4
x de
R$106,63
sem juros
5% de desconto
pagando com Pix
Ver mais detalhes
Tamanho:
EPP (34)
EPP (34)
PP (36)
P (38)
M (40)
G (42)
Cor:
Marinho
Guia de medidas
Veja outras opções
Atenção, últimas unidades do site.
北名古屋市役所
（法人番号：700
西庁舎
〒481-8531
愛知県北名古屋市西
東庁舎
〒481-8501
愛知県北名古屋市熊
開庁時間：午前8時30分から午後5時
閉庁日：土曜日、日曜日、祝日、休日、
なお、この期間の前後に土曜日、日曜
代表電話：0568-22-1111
===
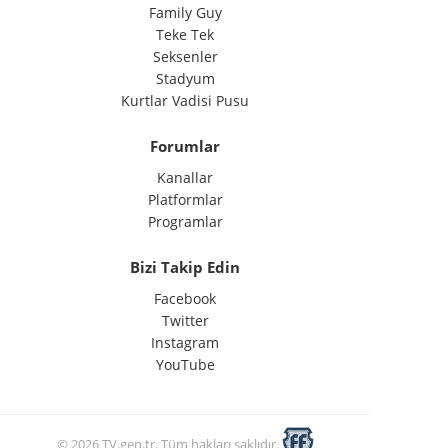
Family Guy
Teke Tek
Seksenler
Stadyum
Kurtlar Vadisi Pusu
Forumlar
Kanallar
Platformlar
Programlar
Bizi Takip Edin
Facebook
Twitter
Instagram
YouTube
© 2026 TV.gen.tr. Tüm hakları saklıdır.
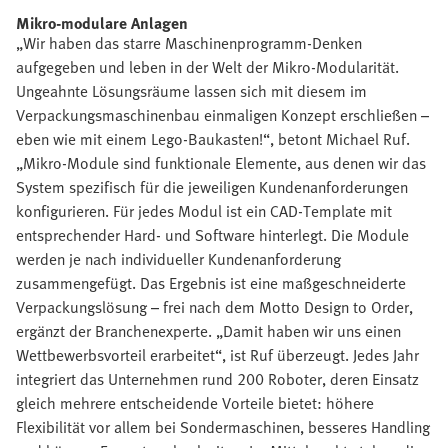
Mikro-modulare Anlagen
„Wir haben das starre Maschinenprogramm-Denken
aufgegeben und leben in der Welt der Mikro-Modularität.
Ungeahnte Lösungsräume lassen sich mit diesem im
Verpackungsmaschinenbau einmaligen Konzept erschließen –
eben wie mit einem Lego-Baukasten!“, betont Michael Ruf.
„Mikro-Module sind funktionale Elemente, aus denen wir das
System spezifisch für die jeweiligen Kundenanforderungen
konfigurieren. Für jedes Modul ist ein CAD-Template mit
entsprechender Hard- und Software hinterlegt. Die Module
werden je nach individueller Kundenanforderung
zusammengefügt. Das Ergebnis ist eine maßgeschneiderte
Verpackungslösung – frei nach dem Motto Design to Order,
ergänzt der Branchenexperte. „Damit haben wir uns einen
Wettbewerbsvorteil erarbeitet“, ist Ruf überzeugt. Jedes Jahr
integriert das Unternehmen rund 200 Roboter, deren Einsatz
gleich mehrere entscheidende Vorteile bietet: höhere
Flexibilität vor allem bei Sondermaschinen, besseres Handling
===
GOAL OF THE EXERCISE:
Referring to the material above, set down exactly the lines between the line with "denen wir das" and the line with "Flexibilität vor allem", inclusive, and no other lines.

RESPONSE TO THIS TASK:
„Mikro-Module sind funktionale Elemente, aus denen wir das
System spezifisch für die jeweiligen Kundenanforderungen
konfigurieren. Für jedes Modul ist ein CAD-Template mit
entsprechender Hard- und Software hinterlegt. Die Module
werden je nach individueller Kundenanforderung
zusammengefügt. Das Ergebnis ist eine maßgeschneiderte
Verpackungslösung – frei nach dem Motto Design to Order,
ergänzt der Branchenexperte. „Damit haben wir uns einen
Wettbewerbsvorteil erarbeitet“, ist Ruf überzeugt. Jedes Jahr
integriert das Unternehmen rund 200 Roboter, deren Einsatz
gleich mehrere entscheidende Vorteile bietet: höhere
Flexibilität vor allem bei Sondermaschinen, besseres Handling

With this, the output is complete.